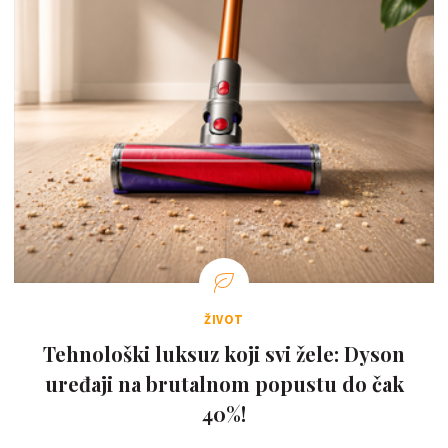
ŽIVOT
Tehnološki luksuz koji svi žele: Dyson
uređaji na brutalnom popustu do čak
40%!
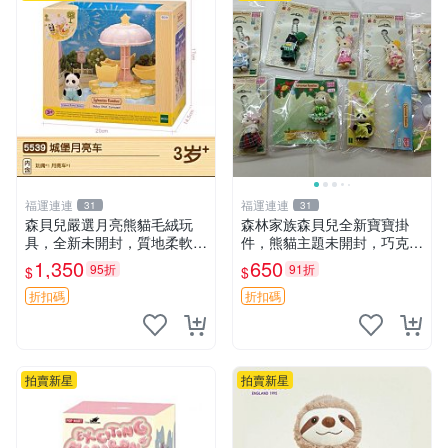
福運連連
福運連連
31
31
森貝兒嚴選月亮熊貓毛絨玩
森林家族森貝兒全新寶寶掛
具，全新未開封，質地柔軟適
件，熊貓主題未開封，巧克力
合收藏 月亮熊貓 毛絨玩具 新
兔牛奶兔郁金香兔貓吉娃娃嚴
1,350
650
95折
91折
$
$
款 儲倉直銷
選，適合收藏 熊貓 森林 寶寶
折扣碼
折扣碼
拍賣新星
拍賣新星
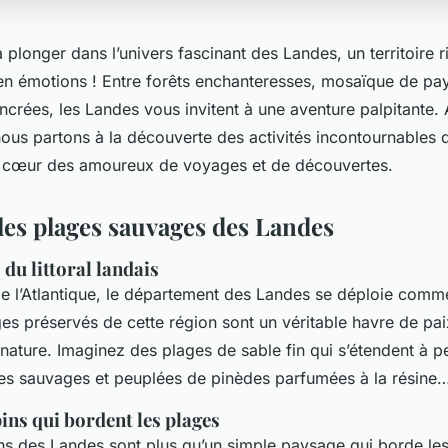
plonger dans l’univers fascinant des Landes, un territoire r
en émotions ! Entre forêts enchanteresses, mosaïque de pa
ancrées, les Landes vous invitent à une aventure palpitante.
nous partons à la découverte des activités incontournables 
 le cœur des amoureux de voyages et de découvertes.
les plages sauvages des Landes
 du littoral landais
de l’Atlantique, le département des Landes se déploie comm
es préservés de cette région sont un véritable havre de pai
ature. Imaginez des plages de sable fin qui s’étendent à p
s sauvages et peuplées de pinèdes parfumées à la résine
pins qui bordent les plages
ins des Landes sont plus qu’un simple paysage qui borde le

──────────────────────────────

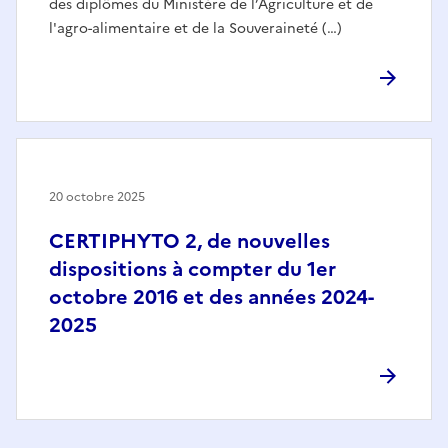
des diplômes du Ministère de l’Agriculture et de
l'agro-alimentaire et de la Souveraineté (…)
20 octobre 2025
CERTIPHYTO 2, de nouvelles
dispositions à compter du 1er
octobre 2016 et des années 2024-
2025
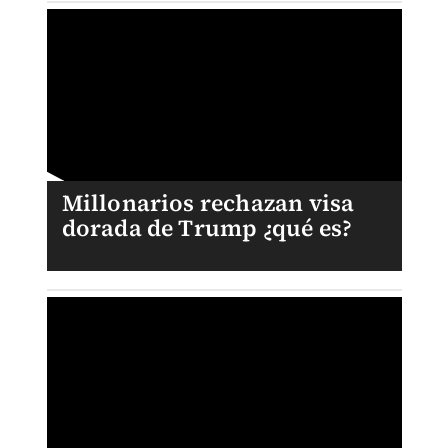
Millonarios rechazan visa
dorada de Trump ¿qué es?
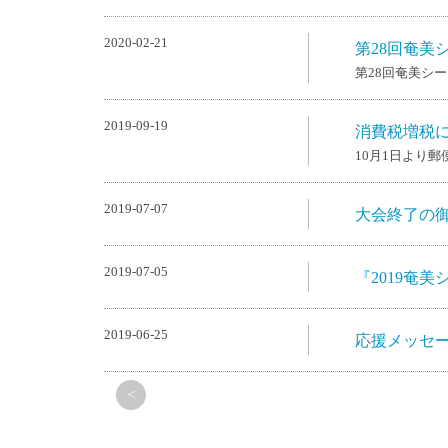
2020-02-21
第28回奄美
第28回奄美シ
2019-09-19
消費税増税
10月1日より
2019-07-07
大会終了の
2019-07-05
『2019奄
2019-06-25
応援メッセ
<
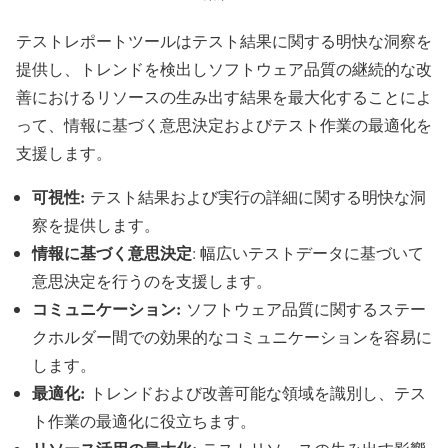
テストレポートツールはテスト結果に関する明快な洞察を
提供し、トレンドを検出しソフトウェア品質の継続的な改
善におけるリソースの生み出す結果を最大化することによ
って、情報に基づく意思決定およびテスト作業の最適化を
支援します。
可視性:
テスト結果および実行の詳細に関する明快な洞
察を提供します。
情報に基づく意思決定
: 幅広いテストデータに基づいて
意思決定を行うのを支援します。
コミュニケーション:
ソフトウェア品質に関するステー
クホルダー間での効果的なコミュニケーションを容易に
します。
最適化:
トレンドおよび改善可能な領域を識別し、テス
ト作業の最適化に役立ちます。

──────────────────────────────

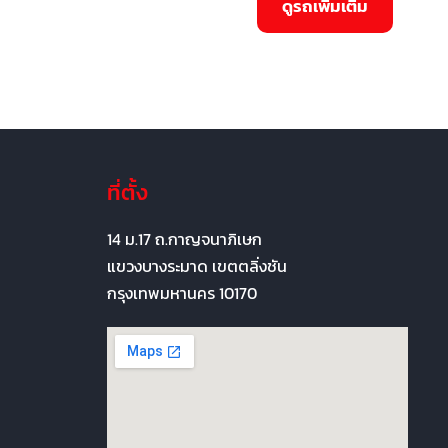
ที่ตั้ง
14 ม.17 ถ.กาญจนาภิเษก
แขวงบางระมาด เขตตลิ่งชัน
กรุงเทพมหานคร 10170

──────────────────────────────

Where the line holding "ソフトウェア品質に関するステー" appears in the listing above, start reproducing exactly, and end with the line holding "ト作業の最適化に役立ちます。".

WRITTEN REPLY
ソフトウェア品質に関するステー
クホルダー間での効果的なコミュニケーションを容易に
します。
最適化:
トレンドおよび改善可能な領域を識別し、テス
ト作業の最適化に役立ちます。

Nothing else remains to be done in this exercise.